**Task objective:**
Copy out the data below. Leave nothing out and alter nothing.
┄┄┄┄┄┄
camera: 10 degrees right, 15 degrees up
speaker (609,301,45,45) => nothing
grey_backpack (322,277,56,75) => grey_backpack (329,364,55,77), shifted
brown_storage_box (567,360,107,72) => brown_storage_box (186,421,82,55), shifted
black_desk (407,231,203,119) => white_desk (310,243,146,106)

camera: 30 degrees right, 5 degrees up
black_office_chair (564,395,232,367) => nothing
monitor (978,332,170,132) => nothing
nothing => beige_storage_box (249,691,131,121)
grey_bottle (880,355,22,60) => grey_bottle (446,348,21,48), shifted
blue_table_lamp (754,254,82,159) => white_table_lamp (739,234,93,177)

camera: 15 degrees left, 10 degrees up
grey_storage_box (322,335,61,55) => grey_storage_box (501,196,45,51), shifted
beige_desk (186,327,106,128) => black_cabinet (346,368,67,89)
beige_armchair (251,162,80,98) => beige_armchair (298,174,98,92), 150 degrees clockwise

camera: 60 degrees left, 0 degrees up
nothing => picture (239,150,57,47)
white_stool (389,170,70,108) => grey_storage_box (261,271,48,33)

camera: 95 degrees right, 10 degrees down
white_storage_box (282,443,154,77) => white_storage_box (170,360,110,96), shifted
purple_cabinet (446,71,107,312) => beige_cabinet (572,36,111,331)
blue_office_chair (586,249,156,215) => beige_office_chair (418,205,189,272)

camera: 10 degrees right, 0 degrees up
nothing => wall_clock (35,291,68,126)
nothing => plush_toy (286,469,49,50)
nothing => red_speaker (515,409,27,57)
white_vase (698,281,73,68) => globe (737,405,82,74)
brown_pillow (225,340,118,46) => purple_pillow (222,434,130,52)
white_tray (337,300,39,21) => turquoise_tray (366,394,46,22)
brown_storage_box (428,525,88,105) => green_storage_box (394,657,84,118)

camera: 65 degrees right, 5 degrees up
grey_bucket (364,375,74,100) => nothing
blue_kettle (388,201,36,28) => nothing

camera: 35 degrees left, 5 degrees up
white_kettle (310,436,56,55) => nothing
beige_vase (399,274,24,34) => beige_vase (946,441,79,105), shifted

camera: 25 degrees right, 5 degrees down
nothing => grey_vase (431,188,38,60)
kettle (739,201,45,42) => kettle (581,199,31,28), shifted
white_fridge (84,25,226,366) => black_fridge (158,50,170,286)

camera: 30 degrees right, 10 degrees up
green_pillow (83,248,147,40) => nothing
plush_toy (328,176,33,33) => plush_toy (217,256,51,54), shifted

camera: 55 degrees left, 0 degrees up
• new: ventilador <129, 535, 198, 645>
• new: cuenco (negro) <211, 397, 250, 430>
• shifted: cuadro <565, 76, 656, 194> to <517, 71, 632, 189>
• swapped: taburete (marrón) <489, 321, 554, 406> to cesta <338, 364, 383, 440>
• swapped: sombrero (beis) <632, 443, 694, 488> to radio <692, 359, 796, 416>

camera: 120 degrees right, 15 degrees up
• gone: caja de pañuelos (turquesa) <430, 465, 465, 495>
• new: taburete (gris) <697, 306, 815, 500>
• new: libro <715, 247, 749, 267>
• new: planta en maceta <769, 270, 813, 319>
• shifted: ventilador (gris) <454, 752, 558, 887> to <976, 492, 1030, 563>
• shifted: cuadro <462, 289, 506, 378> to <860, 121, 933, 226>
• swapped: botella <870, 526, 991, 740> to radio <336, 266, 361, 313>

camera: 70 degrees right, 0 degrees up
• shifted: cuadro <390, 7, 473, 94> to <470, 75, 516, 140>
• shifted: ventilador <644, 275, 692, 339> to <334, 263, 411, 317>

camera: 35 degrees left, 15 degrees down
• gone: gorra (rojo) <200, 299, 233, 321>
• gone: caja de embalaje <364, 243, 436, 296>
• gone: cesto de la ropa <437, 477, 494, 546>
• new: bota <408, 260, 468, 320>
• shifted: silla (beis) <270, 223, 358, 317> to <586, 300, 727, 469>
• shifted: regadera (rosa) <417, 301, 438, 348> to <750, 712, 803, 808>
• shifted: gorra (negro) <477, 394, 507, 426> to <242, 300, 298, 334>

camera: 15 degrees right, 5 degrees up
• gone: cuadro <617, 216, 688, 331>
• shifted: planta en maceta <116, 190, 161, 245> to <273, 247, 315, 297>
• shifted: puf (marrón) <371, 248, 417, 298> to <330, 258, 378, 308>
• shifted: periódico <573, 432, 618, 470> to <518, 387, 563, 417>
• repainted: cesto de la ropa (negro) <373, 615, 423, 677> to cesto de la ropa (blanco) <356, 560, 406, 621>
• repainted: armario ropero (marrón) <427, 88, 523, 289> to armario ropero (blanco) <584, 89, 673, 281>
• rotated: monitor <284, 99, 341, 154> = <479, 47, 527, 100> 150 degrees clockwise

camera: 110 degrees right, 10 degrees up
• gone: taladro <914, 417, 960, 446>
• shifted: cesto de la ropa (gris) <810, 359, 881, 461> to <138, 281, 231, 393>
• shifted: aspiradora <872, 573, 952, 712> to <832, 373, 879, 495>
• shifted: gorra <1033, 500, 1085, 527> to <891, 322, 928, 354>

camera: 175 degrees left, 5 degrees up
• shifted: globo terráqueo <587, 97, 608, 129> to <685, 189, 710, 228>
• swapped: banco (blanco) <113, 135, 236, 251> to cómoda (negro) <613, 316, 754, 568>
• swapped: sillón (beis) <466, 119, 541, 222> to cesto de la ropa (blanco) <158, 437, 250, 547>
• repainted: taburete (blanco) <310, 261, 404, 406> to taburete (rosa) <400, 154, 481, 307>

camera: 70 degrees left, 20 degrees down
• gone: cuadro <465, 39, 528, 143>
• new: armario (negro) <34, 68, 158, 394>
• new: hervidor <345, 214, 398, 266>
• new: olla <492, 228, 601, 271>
┄┄┄┄┄┄
**The answer:**
camera: 10 degrees right, 15 degrees up
speaker (609,301,45,45) => nothing
grey_backpack (322,277,56,75) => grey_backpack (329,364,55,77), shifted
brown_storage_box (567,360,107,72) => brown_storage_box (186,421,82,55), shifted
black_desk (407,231,203,119) => white_desk (310,243,146,106)

camera: 30 degrees right, 5 degrees up
black_office_chair (564,395,232,367) => nothing
monitor (978,332,170,132) => nothing
nothing => beige_storage_box (249,691,131,121)
grey_bottle (880,355,22,60) => grey_bottle (446,348,21,48), shifted
blue_table_lamp (754,254,82,159) => white_table_lamp (739,234,93,177)

camera: 15 degrees left, 10 degrees up
grey_storage_box (322,335,61,55) => grey_storage_box (501,196,45,51), shifted
beige_desk (186,327,106,128) => black_cabinet (346,368,67,89)
beige_armchair (251,162,80,98) => beige_armchair (298,174,98,92), 150 degrees clockwise

camera: 60 degrees left, 0 degrees up
nothing => picture (239,150,57,47)
white_stool (389,170,70,108) => grey_storage_box (261,271,48,33)

camera: 95 degrees right, 10 degrees down
white_storage_box (282,443,154,77) => white_storage_box (170,360,110,96), shifted
purple_cabinet (446,71,107,312) => beige_cabinet (572,36,111,331)
blue_office_chair (586,249,156,215) => beige_office_chair (418,205,189,272)

camera: 10 degrees right, 0 degrees up
nothing => wall_clock (35,291,68,126)
nothing => plush_toy (286,469,49,50)
nothing => red_speaker (515,409,27,57)
white_vase (698,281,73,68) => globe (737,405,82,74)
brown_pillow (225,340,118,46) => purple_pillow (222,434,130,52)
white_tray (337,300,39,21) => turquoise_tray (366,394,46,22)
brown_storage_box (428,525,88,105) => green_storage_box (394,657,84,118)

camera: 65 degrees right, 5 degrees up
grey_bucket (364,375,74,100) => nothing
blue_kettle (388,201,36,28) => nothing

camera: 35 degrees left, 5 degrees up
white_kettle (310,436,56,55) => nothing
beige_vase (399,274,24,34) => beige_vase (946,441,79,105), shifted

camera: 25 degrees right, 5 degrees down
nothing => grey_vase (431,188,38,60)
kettle (739,201,45,42) => kettle (581,199,31,28), shifted
white_fridge (84,25,226,366) => black_fridge (158,50,170,286)

camera: 30 degrees right, 10 degrees up
green_pillow (83,248,147,40) => nothing
plush_toy (328,176,33,33) => plush_toy (217,256,51,54), shifted

camera: 55 degrees left, 0 degrees up
• new: ventilador <129, 535, 198, 645>
• new: cuenco (negro) <211, 397, 250, 430>
• shifted: cuadro <565, 76, 656, 194> to <517, 71, 632, 189>
• swapped: taburete (marrón) <489, 321, 554, 406> to cesta <338, 364, 383, 440>
• swapped: sombrero (beis) <632, 443, 694, 488> to radio <692, 359, 796, 416>

camera: 120 degrees right, 15 degrees up
• gone: caja de pañuelos (turquesa) <430, 465, 465, 495>
• new: taburete (gris) <697, 306, 815, 500>
• new: libro <715, 247, 749, 267>
• new: planta en maceta <769, 270, 813, 319>
• shifted: ventilador (gris) <454, 752, 558, 887> to <976, 492, 1030, 563>
• shifted: cuadro <462, 289, 506, 378> to <860, 121, 933, 226>
• swapped: botella <870, 526, 991, 740> to radio <336, 266, 361, 313>

camera: 70 degrees right, 0 degrees up
• shifted: cuadro <390, 7, 473, 94> to <470, 75, 516, 140>
• shifted: ventilador <644, 275, 692, 339> to <334, 263, 411, 317>

camera: 35 degrees left, 15 degrees down
• gone: gorra (rojo) <200, 299, 233, 321>
• gone: caja de embalaje <364, 243, 436, 296>
• gone: cesto de la ropa <437, 477, 494, 546>
• new: bota <408, 260, 468, 320>
• shifted: silla (beis) <270, 223, 358, 317> to <586, 300, 727, 469>
• shifted: regadera (rosa) <417, 301, 438, 348> to <750, 712, 803, 808>
• shifted: gorra (negro) <477, 394, 507, 426> to <242, 300, 298, 334>

camera: 15 degrees right, 5 degrees up
• gone: cuadro <617, 216, 688, 331>
• shifted: planta en maceta <116, 190, 161, 245> to <273, 247, 315, 297>
• shifted: puf (marrón) <371, 248, 417, 298> to <330, 258, 378, 308>
• shifted: periódico <573, 432, 618, 470> to <518, 387, 563, 417>
• repainted: cesto de la ropa (negro) <373, 615, 423, 677> to cesto de la ropa (blanco) <356, 560, 406, 621>
• repainted: armario ropero (marrón) <427, 88, 523, 289> to armario ropero (blanco) <584, 89, 673, 281>
• rotated: monitor <284, 99, 341, 154> = <479, 47, 527, 100> 150 degrees clockwise

camera: 110 degrees right, 10 degrees up
• gone: taladro <914, 417, 960, 446>
• shifted: cesto de la ropa (gris) <810, 359, 881, 461> to <138, 281, 231, 393>
• shifted: aspiradora <872, 573, 952, 712> to <832, 373, 879, 495>
• shifted: gorra <1033, 500, 1085, 527> to <891, 322, 928, 354>

camera: 175 degrees left, 5 degrees up
• shifted: globo terráqueo <587, 97, 608, 129> to <685, 189, 710, 228>
• swapped: banco (blanco) <113, 135, 236, 251> to cómoda (negro) <613, 316, 754, 568>
• swapped: sillón (beis) <466, 119, 541, 222> to cesto de la ropa (blanco) <158, 437, 250, 547>
• repainted: taburete (blanco) <310, 261, 404, 406> to taburete (rosa) <400, 154, 481, 307>

camera: 70 degrees left, 20 degrees down
• gone: cuadro <465, 39, 528, 143>
• new: armario (negro) <34, 68, 158, 394>
• new: hervidor <345, 214, 398, 266>
• new: olla <492, 228, 601, 271>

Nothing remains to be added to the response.